The incorporation of these detailed kinetic models within complex computational fluid dynamics (CFD) simulations requires extremely long CPU times [2]. The reason is twofold. First, every species in the reaction network adds an extra continuity equation that needs to be integrated. Second, the large differences in the species time scales due to the distinct reactivity of molecules and radicals makes the resulting system inherently stiff. To alleviate the computational burden while retaining the accuracy of detailed kinetic models, different methodologies have been developed and evaluated [3-7]. In chemical reaction engineering the quasi-steady-state approximation (QSSA) is often applied [8, 9]. The applicability of QSSA on steam cracking kinetics has been validated previously using a 1D plug flow reactor model [9]. It allows to obtain the radical species’ concentrations from a set of algebraic equations, greatly reducing stiffness and computational time.

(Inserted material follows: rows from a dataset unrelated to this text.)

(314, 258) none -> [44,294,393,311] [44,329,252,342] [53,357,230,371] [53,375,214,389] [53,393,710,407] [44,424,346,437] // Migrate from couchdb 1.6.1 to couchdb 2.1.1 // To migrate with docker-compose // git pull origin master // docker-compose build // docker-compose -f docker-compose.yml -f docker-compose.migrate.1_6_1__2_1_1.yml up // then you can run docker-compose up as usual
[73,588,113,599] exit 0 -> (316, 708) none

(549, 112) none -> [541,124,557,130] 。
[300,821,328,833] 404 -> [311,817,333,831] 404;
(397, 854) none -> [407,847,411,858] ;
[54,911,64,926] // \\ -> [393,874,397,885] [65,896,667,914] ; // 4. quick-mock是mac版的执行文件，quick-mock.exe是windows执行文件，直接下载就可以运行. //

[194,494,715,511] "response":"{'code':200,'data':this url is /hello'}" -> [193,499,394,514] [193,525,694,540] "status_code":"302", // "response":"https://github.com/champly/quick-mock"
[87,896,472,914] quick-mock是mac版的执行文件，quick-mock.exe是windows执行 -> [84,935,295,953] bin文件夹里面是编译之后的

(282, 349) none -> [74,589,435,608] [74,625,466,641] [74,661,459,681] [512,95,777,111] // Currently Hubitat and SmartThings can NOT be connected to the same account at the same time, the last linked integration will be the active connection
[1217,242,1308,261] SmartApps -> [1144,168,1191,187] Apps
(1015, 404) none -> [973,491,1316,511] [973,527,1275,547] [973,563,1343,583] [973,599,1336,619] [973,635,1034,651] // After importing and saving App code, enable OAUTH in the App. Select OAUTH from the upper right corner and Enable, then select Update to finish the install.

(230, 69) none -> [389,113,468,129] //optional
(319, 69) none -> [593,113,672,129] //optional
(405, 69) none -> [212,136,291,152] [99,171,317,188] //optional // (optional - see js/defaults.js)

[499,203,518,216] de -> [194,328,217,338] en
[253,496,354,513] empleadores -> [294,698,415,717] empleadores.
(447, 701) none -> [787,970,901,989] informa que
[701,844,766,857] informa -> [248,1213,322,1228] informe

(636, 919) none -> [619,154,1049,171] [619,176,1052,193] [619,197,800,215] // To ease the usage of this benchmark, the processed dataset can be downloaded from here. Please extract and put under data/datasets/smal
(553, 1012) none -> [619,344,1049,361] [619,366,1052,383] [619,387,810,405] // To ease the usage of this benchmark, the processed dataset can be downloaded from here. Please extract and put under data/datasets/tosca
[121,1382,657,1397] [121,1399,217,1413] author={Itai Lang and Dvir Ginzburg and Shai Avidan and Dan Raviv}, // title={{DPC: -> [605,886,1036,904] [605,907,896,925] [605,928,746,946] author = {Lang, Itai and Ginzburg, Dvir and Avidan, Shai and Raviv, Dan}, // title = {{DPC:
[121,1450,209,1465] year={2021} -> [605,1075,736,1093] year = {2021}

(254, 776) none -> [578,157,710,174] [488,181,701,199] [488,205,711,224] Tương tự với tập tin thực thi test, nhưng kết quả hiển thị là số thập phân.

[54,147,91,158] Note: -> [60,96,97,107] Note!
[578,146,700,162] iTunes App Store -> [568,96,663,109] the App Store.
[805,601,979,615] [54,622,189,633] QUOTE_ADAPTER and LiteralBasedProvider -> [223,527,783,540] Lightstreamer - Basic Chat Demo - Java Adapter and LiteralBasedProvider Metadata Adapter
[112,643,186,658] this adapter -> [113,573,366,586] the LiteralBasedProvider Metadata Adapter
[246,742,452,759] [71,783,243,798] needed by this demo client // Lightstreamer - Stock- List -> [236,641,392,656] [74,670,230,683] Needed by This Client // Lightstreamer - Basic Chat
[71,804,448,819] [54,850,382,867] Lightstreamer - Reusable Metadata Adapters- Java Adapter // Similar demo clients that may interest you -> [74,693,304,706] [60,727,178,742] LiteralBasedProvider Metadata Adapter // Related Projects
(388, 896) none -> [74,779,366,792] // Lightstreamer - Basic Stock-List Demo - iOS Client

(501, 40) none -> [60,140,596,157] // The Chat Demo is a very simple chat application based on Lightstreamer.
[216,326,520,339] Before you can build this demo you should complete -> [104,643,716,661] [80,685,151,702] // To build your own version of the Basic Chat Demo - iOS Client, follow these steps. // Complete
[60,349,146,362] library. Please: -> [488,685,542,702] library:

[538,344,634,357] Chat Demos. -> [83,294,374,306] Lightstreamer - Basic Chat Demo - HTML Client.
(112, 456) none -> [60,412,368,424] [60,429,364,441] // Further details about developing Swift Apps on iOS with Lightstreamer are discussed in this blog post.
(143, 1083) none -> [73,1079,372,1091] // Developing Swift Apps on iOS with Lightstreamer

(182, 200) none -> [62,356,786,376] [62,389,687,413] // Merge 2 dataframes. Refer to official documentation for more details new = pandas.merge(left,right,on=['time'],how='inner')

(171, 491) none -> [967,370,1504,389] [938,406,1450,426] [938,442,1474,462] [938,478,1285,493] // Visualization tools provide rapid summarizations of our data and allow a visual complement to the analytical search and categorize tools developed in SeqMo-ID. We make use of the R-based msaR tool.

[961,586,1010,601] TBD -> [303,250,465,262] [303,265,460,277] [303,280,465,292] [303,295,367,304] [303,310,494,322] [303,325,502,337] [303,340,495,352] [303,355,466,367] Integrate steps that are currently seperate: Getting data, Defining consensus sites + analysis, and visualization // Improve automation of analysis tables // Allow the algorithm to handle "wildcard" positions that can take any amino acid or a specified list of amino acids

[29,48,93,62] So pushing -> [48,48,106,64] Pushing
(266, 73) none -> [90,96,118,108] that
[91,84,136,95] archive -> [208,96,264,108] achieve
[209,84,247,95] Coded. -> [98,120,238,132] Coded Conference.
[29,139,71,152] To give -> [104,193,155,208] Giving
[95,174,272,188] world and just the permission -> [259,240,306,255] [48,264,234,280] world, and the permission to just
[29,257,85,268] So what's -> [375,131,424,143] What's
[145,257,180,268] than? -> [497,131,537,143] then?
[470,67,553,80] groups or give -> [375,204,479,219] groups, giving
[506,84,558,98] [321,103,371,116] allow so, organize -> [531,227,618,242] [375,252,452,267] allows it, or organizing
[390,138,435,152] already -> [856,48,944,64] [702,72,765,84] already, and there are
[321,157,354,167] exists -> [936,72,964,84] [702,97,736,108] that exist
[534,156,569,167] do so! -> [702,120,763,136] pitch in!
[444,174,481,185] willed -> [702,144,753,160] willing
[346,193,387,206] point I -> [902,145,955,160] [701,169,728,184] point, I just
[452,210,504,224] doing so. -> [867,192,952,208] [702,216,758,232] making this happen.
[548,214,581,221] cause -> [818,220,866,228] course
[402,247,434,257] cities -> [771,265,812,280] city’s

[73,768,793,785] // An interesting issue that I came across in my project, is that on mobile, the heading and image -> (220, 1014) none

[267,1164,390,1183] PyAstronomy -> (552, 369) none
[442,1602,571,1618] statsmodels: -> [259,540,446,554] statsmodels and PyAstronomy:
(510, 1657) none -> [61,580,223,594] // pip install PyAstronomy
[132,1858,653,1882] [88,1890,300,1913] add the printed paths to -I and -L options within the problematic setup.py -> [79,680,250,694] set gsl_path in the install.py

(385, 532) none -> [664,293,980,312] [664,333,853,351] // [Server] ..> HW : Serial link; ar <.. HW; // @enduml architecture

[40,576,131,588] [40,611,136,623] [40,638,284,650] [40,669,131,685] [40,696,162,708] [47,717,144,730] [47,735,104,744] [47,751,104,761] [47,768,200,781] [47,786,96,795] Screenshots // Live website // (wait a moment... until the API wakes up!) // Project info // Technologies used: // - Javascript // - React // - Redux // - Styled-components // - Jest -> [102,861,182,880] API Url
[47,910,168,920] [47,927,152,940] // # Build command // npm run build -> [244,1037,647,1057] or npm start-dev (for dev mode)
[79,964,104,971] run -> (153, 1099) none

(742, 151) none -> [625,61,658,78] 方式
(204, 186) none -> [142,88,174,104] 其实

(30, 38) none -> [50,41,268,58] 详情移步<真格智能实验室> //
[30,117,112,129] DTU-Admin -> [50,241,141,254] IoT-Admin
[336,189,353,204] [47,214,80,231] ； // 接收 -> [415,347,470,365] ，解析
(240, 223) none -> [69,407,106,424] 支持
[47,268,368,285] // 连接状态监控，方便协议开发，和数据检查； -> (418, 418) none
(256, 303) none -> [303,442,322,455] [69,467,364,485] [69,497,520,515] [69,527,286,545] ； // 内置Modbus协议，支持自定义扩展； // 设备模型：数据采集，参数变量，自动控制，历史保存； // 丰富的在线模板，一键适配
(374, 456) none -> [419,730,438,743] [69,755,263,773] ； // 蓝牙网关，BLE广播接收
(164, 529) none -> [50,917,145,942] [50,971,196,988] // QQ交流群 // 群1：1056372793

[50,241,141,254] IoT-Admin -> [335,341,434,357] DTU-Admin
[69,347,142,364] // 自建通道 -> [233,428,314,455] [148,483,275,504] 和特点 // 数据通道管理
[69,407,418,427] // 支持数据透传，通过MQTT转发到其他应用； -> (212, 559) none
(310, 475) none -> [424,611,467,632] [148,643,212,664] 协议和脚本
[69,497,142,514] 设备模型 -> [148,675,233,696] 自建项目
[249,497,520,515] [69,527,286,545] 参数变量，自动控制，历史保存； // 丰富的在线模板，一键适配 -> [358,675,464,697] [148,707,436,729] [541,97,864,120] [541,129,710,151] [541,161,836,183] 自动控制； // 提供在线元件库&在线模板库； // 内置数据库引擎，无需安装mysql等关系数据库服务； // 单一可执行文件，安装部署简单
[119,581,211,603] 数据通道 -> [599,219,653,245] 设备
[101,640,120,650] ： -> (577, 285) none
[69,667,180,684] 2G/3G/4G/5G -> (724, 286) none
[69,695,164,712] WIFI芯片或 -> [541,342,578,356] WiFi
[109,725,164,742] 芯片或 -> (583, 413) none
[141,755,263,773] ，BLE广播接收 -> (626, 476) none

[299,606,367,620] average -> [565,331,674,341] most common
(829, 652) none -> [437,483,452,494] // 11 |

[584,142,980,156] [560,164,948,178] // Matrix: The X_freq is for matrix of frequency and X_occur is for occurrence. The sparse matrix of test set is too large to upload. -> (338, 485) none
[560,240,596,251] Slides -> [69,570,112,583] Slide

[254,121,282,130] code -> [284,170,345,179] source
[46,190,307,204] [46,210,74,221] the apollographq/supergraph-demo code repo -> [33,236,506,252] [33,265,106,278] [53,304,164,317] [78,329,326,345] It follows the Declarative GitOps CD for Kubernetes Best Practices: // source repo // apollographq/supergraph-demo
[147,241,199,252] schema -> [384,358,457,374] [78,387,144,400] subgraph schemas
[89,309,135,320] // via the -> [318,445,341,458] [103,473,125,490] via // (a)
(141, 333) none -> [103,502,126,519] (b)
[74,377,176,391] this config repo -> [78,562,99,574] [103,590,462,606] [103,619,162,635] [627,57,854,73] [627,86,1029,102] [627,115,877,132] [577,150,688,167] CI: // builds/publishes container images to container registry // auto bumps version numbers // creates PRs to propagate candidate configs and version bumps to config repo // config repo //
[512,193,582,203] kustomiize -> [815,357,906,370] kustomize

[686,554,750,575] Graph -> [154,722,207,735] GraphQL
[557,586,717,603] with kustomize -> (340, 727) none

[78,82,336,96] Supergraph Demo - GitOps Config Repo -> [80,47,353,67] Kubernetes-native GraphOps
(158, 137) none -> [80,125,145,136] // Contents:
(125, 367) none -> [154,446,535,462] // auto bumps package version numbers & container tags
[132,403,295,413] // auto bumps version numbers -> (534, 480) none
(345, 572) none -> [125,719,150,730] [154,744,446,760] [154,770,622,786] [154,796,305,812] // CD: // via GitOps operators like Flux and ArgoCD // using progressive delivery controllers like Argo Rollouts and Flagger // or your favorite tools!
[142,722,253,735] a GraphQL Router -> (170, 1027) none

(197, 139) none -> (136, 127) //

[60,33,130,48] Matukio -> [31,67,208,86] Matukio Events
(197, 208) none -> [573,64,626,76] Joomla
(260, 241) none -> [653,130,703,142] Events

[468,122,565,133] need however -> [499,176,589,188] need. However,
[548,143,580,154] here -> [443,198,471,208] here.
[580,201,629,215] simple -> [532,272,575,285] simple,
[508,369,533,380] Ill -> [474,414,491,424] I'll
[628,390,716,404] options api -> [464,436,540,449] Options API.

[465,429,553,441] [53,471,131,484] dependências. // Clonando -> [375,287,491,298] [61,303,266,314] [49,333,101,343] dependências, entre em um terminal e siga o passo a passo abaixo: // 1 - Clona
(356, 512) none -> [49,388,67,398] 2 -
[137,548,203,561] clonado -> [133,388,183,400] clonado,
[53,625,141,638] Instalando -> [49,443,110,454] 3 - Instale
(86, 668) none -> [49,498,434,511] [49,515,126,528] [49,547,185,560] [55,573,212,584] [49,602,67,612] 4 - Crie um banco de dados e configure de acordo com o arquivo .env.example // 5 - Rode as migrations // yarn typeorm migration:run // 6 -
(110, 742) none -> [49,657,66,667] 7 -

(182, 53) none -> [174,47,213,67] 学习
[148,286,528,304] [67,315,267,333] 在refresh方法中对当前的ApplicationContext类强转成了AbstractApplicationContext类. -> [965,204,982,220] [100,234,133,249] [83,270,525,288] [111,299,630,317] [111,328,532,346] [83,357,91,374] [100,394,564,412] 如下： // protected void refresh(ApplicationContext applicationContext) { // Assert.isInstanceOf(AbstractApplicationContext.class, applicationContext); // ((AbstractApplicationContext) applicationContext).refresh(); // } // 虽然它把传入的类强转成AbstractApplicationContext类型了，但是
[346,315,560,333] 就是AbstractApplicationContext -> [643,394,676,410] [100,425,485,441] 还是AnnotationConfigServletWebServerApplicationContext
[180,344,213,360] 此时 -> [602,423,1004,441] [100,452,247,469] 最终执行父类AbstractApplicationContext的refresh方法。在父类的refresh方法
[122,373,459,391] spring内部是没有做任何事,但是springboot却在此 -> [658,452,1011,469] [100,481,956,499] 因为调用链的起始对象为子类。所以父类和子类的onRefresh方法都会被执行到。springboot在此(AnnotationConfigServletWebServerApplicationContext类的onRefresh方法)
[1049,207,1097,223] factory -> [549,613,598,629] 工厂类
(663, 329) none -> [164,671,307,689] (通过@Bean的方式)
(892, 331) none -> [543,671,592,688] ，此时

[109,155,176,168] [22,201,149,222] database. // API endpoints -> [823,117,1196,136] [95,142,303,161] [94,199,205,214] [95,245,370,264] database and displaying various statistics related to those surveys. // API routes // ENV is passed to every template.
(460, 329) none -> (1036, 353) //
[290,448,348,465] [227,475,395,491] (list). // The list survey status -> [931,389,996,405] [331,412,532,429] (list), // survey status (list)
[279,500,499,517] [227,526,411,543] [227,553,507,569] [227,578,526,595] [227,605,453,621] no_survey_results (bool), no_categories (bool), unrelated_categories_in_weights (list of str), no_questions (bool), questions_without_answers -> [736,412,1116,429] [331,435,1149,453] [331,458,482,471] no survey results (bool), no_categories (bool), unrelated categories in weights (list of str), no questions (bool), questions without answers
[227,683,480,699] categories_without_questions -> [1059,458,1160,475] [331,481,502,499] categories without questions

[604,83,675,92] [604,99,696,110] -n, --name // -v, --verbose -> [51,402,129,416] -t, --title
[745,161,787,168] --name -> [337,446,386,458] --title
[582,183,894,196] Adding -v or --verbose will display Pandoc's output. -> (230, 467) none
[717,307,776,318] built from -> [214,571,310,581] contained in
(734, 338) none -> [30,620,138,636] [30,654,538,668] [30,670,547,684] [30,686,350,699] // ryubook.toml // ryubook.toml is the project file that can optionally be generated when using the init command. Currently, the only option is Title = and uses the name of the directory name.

In the present contribution, QSSA is applied in three-dimensional simulations of steam cracking reactors. The implemented reaction mechanisms contain over 50 species and a few hundred reactions. The Navier-Stokes equations, turbulence equations, energy equation and molecular species’ continuity equations are solved using the commercial FLUENT/13.0 software. The radical concentrations are determined from algebraic equations by application of QSSA outside the main FLUENT solver. This reduces both the number of continuity equations and stiffness, yielding a speed-up of up to a factor 5. First, the approach is validated by comparison to reference simulations, i.e. without QSSA, for reaction networks of different sizes and complexity. Next industrial steam cracking reactors with a three-dimensional configuration are simulated and compared with conventional tubular reactors in terms of product yields and coking tendency. The advantages and disadvantages of using three-dimensional reactor configurations instead of conventional tubular reactors are discussed.
ACKNOWLEDGMENTS
CMS acknowledges financial support from a doctoral fellowship from the Fund for Scientific Research Flanders (FWO). The authors also acknowledge the financial support from the Long Term Structural Methusalem Funding by the Flemish Government – grant number BOF09/01M00409. The computational work was carried out using the STEVIN Supercomputer Infrastructure at Ghent University, funded by Ghent University, the Flemish Supercomputer Center (VSC), the Hercules Foundation and the Flemish Government – department EWI.